Gnolam commented 8 years ago

Thank you both (timelyportfolio and daattali) for publishing workable examples for Shiny. I am a huge fan of shinyjs (daattali you rock!) and happy to see that it can help as well.

SWAL is something I was looking for quite a long time! Happy to use and advertise it!!! Thank you all once again

Gnolam commented 8 years ago

@daattali is there any way to pass named arguments to function declared through shinyjs::extendShinyjs()? E.g. it would be great to shinyjs::js$swal(title = input$title) but it reports "SweetAlert: SweetAlert expects at least 1 attribute!"

daattali commented 8 years ago

Yes, you can pass named arguments. What you cannot do with shinyjs is use both named and unnamed arguments in the same function call. See this section of the README for more info.

The error you were seeing was an error on sweetalert's part, not coming from shinyjs, but it's happening because in my previous code I called sweetalert using swal.apply(this, params), and params assumed that it was an array with those 3 elements. Anyway, here's a basic example to show you how to that you can call swal with named argument instead

library(shiny)

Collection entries
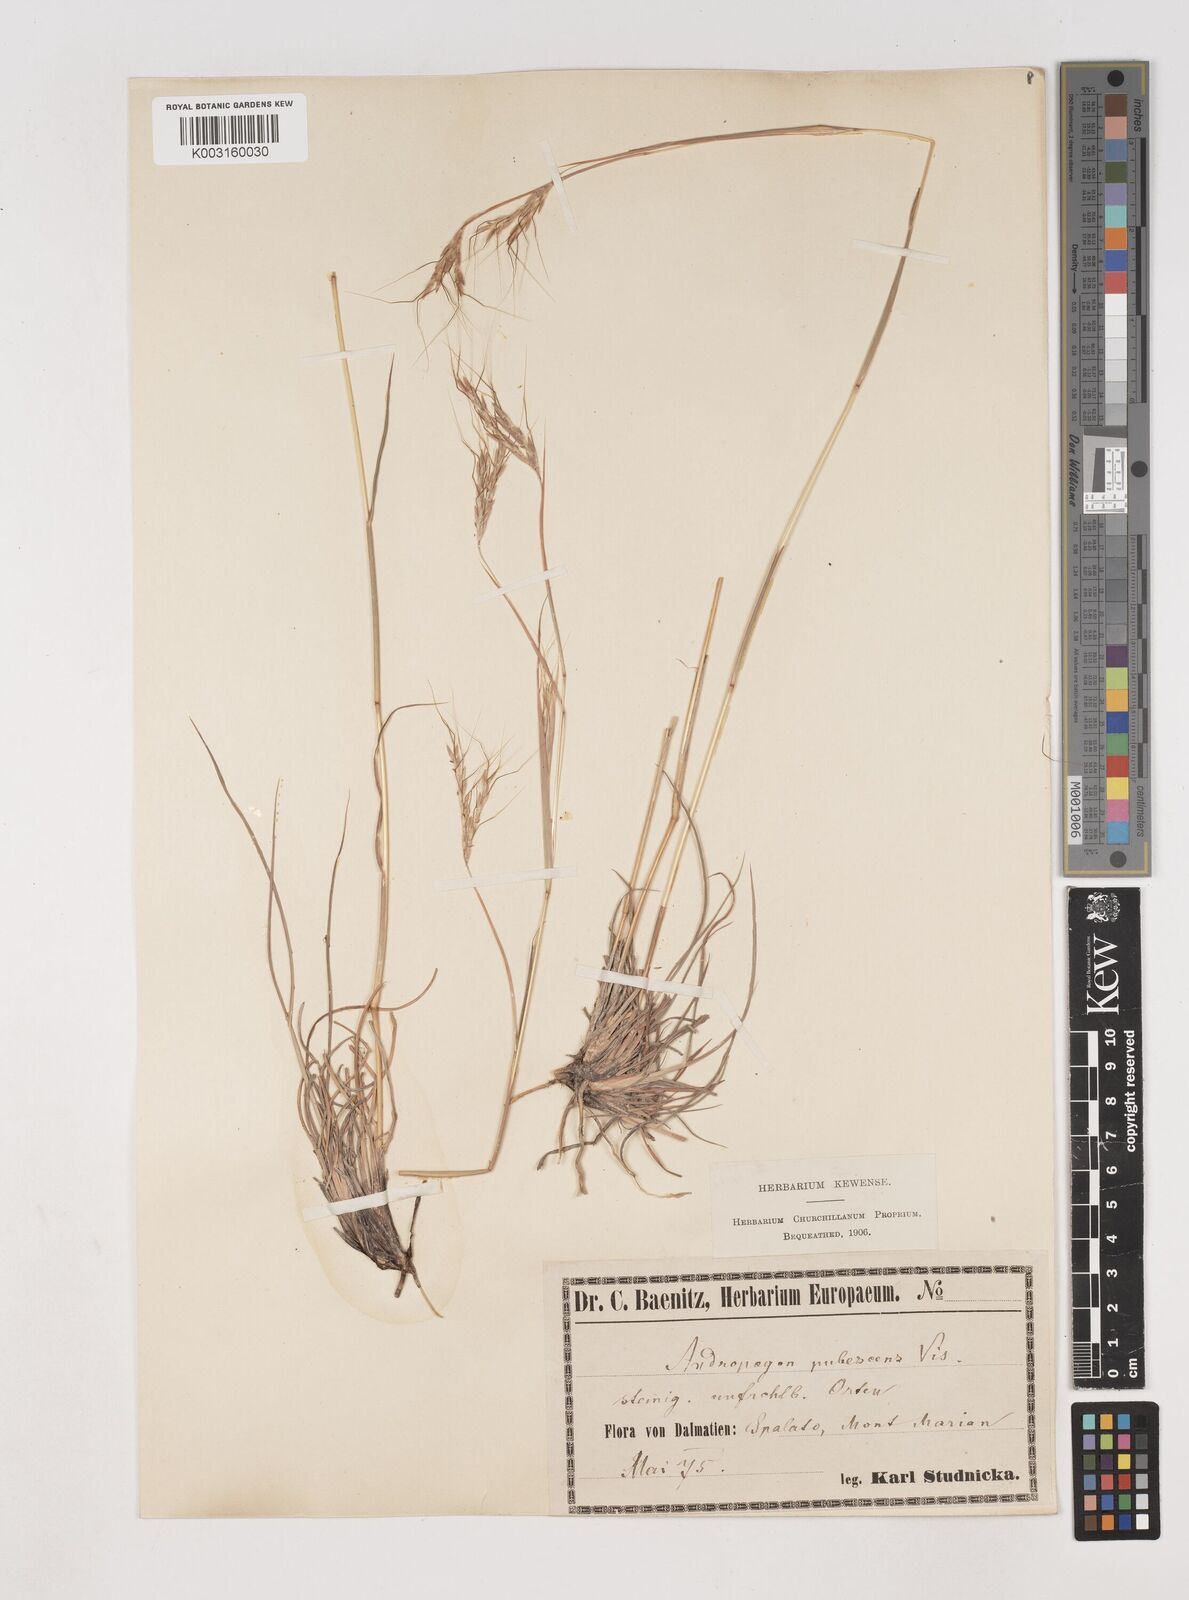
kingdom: Plantae
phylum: Tracheophyta
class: Liliopsida
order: Poales
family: Poaceae
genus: Hyparrhenia
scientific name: Hyparrhenia hirta
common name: Thatching grass
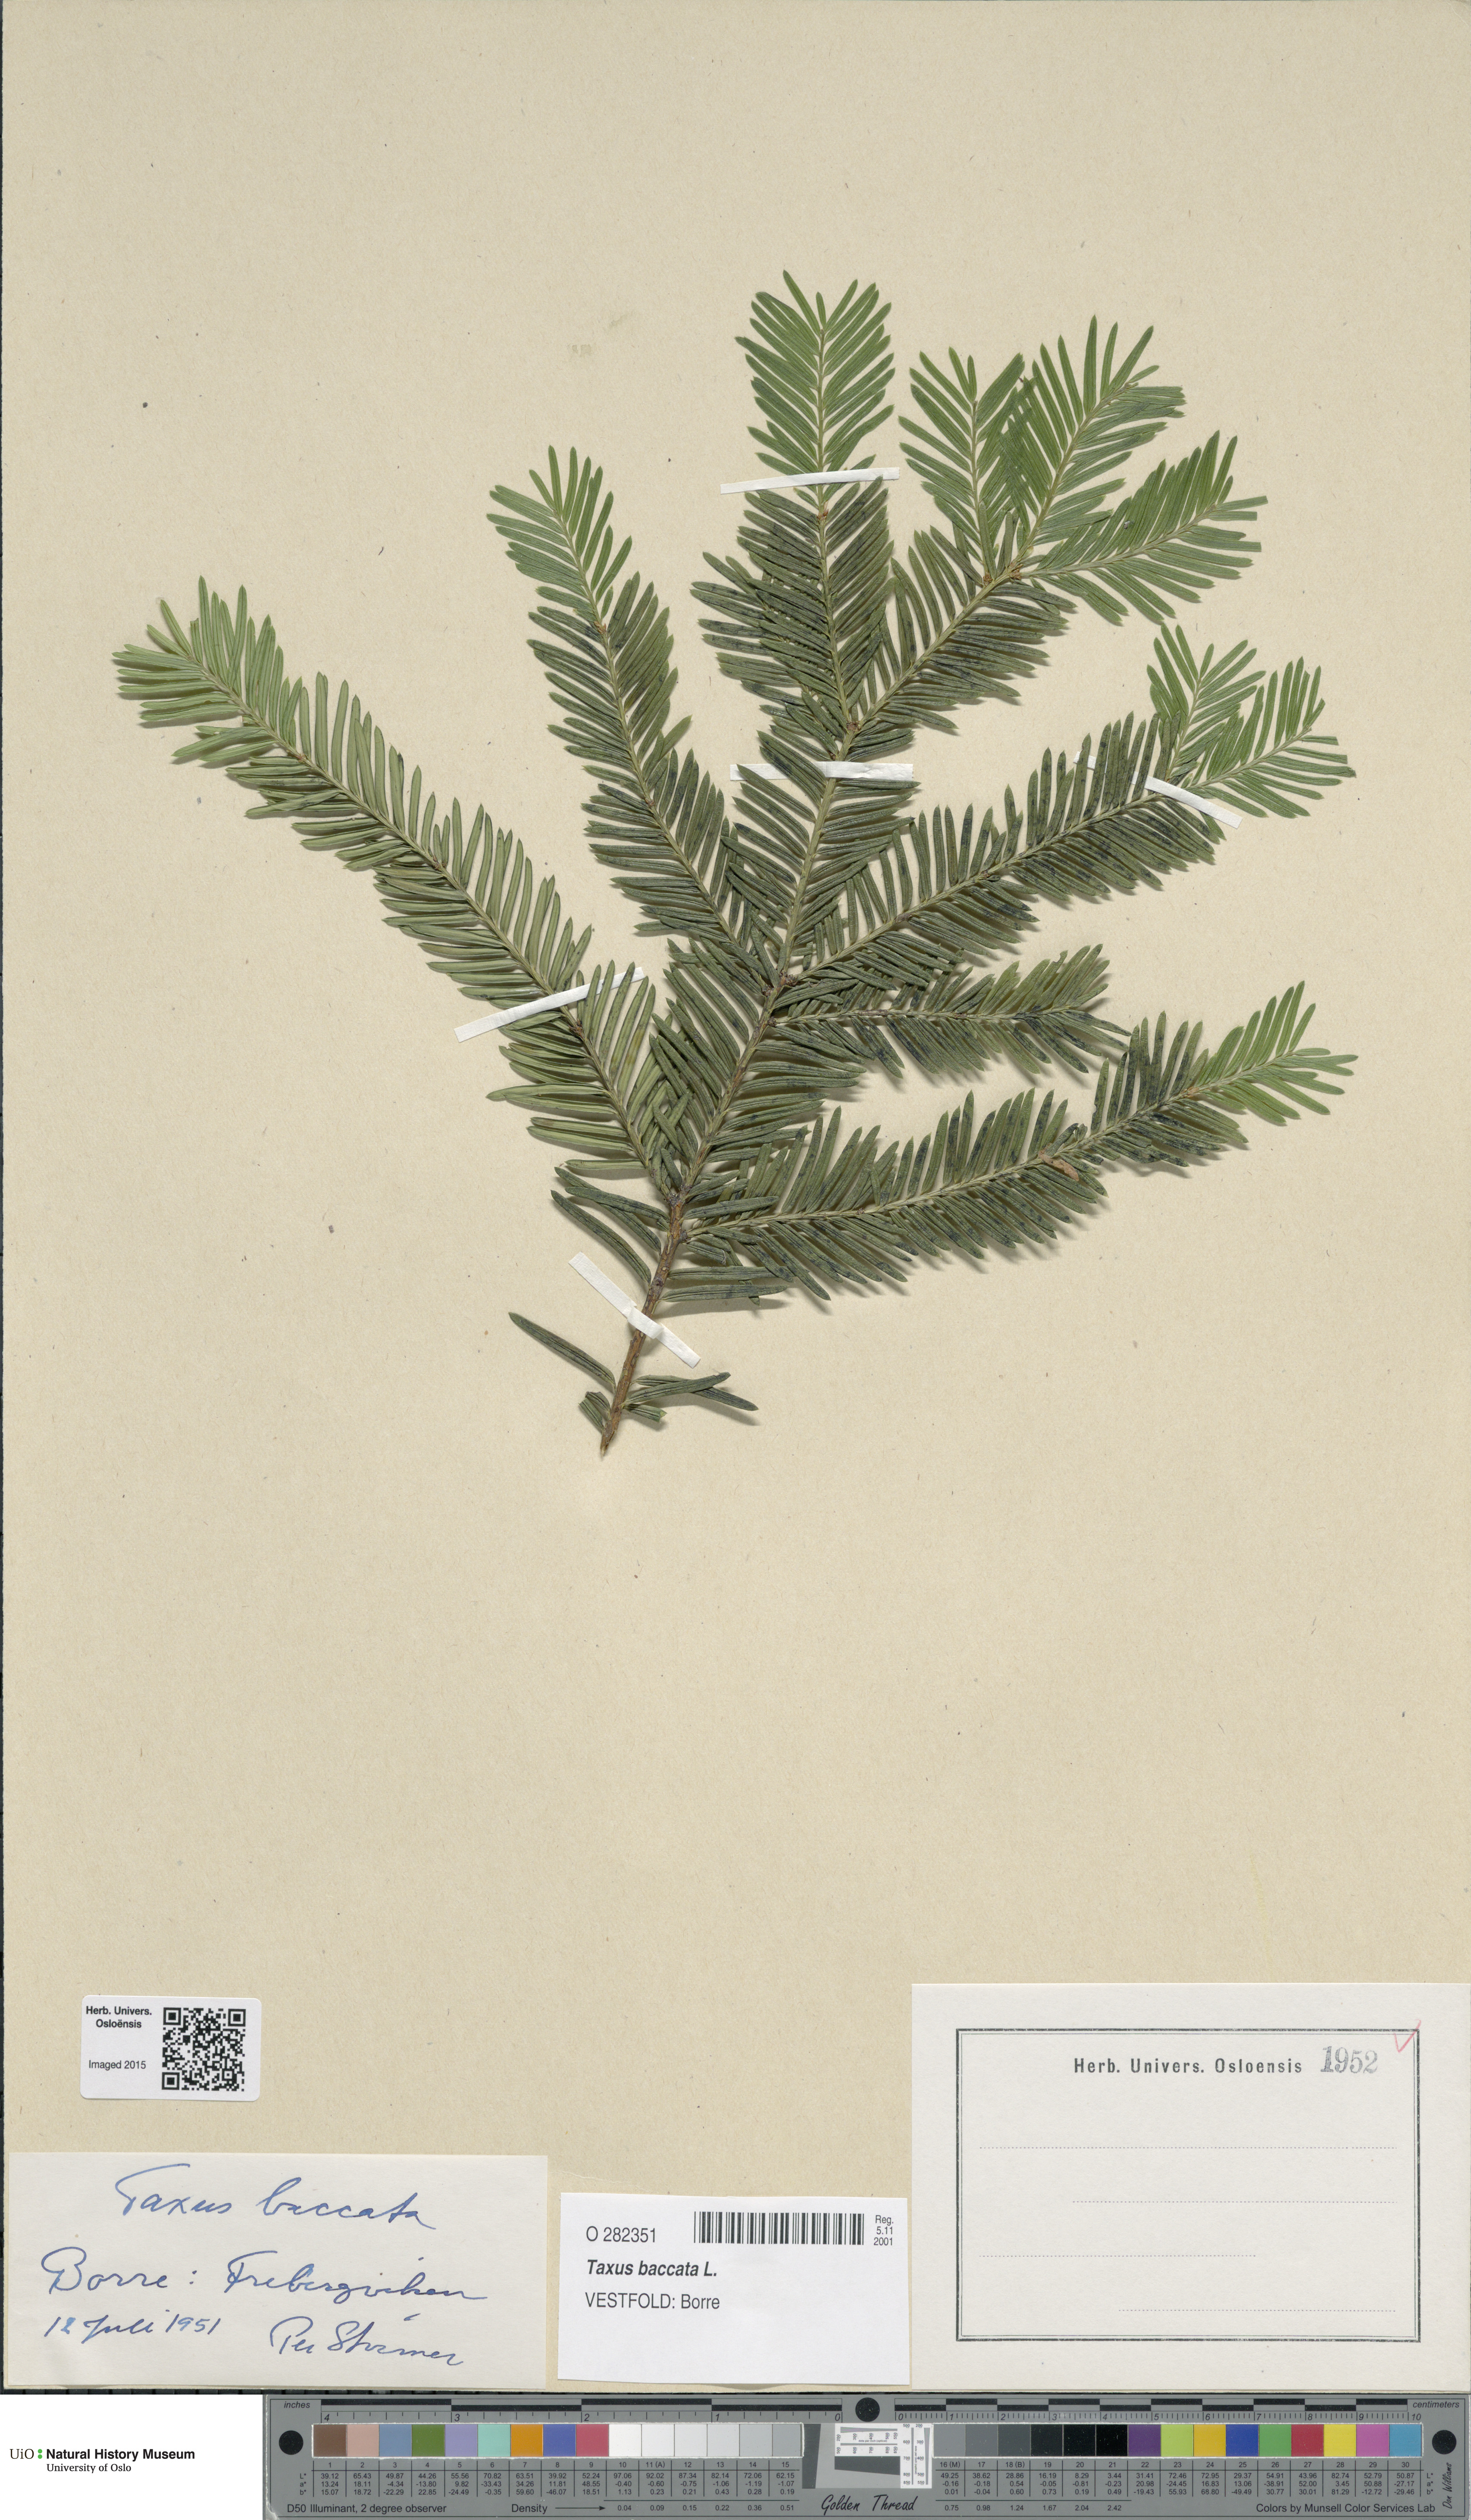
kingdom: Plantae
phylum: Tracheophyta
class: Pinopsida
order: Pinales
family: Taxaceae
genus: Taxus
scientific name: Taxus baccata
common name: Yew
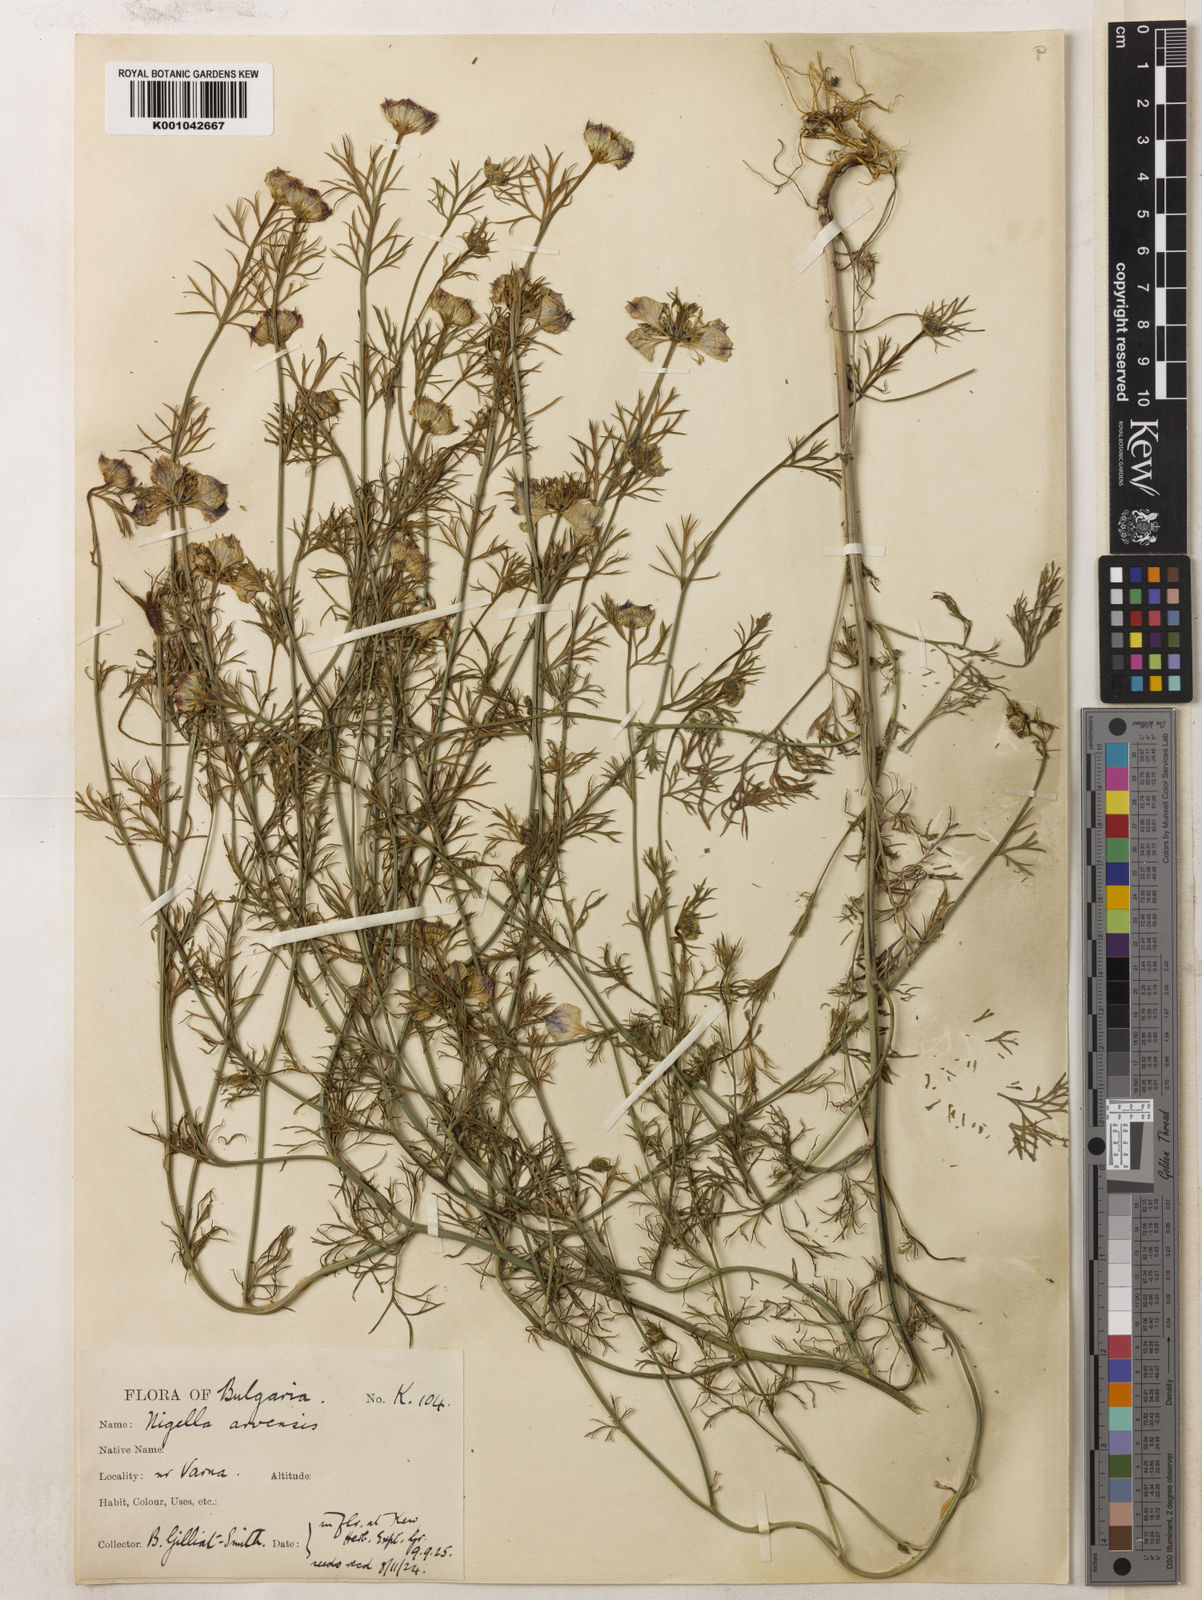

PROBLEM 1. List every distinct user name that appears in the shinyjs discussion.
PROBLEM 2. Continue the shinyjs discussion from its final line.

ANSWER AREA 1. Gnolam, timelyportfolio, daattali

ANSWER AREA 2.
jscode <- "
shinyjs.swal = function(params) { 
  var defaultParams = {
    title : null,
    text : null,
    type : null  
  };
  params = shinyjs.getParams(params, defaultParams);
  swal(params);
}"

runApp(shinyApp(
  ui = fluidPage(
    tags$head(
      includeScript("https://cdnjs.cloudflare.com/ajax/libs/sweetalert/1.0.1/sweetalert.min.js"),
      includeCSS("https://cdnjs.cloudflare.com/ajax/libs/sweetalert/1.0.1/sweetalert.min.css")
    ),
    shinyjs::useShinyjs(),
    shinyjs::extendShinyjs(text = jscode),

    textInput("title", "Title"),
    textInput("text", "Text"),
    selectInput("type", "Type", c("warning", "error", "success")),
    actionButton("submit", "Action!")
  ),

  server = function(input, output, session) {
    observeEvent(input$submit, {
      shinyjs::js$swal(title = input$title, text = input$text, type = input$type)
    })
  }
))
Gnolam commented 8 years ago

Thank you daattali, you are a star! It works. And you are right I have missed this passage in your Read.Me Thank you once again!

csese commented 8 years ago

Hello, Thank you very much @daattali & @timelyportfolio for for shinyjs and sweetalertR. I am trying to use swal in a shinydashboard. I would like to have an alert allowing me to change tabs. Unfortunately, I am not able to make it work. Here is what I was able to come up with. I would like to have the confirm button to switch tab.

library(shiny)

jscode <- "
shinyjs.swal = function(params) { 
var defaultParams = {
title : null,
text : null,
type : null  
};
params = shinyjs.getParams(params, defaultParams);
swal(params);
}"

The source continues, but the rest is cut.